E-cigarette smoke has been found to damage DNA in the heart, lungs and bladder in mice, according to research from New York University's School of Medicine.
The study investigated whether e-cigarette smoke damages the organs of a mouse and whether it affects DNA repair activity. The researchers exposed mice to e-cigarette smoke for three hours a day, five days a week for three months.
The nicotine in the e-cigarette vapour affected both the mice’s DNA and human cells in a dish, as the vapour made the cells less able to repair the DNA damage. 'It is therefore possible that e-cigarette smoke may contribute to lung and bladder cancer, as well as heart disease, in humans,' the researchers wrote in the study, published in PNAS.
The study suggests that the nicotine used in e-cigarette vapour is not risk-free. However experimentation results on animals do not necessarily translate into the same risks for humans, the researchers note. To address this, research on human participants would be necessary.
'Studies like this are important for building up the evidence around vaping, and how e-cigarette vapour might damage cells in controlled conditions,' said Michael Walsh of Cancer Research UK.
However, it is premature to conclude that vaping causes cancer in humans. The study also did not compare e-cigarette vapour to smoke from traditional cigarettes. Many studies have shown that vaping is less harmful overall to human health than smoking tobacco.
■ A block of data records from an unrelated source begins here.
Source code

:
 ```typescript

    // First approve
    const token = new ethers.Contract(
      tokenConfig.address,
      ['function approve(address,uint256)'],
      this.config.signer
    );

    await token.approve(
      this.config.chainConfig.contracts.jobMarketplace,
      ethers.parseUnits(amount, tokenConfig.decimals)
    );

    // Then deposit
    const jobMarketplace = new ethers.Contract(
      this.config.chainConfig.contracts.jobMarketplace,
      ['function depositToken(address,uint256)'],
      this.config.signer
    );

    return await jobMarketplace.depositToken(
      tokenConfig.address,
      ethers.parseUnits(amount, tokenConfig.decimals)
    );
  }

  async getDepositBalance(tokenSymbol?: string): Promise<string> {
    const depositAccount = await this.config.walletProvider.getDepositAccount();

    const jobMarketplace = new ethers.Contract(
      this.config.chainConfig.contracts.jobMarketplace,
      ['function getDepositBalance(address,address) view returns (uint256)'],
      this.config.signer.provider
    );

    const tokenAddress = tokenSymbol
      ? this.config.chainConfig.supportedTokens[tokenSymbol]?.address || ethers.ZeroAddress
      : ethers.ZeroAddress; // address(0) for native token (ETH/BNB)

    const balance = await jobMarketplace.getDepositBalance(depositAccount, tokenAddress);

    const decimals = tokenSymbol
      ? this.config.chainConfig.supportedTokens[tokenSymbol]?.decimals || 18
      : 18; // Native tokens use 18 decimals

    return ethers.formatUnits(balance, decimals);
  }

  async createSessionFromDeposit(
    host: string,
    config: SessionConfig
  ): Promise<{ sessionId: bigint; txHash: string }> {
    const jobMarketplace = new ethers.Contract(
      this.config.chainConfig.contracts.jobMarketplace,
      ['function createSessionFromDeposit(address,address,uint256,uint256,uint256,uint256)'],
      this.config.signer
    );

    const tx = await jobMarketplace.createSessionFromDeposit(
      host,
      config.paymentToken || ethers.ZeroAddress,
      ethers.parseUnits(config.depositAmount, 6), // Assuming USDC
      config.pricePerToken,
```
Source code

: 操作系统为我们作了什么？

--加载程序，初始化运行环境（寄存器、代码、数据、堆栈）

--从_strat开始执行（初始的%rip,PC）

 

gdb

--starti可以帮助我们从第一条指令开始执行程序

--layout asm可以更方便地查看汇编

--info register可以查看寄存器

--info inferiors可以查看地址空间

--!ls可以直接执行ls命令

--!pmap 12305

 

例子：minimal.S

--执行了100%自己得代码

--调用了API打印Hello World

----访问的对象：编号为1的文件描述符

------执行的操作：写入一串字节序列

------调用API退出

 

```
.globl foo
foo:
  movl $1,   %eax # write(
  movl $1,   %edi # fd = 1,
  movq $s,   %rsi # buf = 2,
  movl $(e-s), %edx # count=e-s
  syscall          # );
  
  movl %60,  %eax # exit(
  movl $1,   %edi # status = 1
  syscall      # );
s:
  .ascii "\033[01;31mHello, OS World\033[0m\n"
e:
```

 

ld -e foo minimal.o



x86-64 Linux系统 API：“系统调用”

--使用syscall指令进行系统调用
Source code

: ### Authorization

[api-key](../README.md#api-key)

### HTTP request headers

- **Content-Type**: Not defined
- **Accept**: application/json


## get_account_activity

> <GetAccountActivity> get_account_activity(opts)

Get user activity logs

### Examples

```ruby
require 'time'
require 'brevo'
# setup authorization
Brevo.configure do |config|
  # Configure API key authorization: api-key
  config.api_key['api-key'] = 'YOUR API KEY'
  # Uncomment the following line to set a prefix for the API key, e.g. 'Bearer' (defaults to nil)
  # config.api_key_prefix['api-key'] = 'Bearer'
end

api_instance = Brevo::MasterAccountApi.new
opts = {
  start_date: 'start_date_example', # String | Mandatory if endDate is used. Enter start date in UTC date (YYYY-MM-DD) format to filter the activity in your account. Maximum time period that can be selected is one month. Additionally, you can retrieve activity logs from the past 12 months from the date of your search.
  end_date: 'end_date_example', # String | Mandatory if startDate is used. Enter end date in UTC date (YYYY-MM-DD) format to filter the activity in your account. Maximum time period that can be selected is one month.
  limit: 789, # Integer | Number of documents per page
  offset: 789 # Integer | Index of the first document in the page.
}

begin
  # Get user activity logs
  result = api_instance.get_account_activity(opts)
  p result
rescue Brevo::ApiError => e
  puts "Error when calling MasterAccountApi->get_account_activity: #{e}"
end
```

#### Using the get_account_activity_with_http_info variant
Jasmine Just of Cancer Research UK told the Guardian: 'Research like this is important, but this lab study only looked at the effects of e-cigarette smoke on cells and on mice, which means it’s not possible to draw any conclusions from this about how e-cigarettes might affect people in real life.'
Cancer Research UK and other researchers not involved in the study have cautioned that exaggerating the findings of the study could have negative consequences. As many vapers are ex-smokers using e-cigarettes to quit smoking, it should be noted that people with nicotine addictions are still better off vaping than smoking, said Professor Peter Hajek, director of the Tobacco Dependence Research Unit at Queen Mary University of London.
Claims that vaping causes cancer, as some news sources have reported, are part of 'a long line of false alarms which may be putting people off the switch from smoking to vaping which would undoubtedly be of great benefit to them', Professor Hajek said.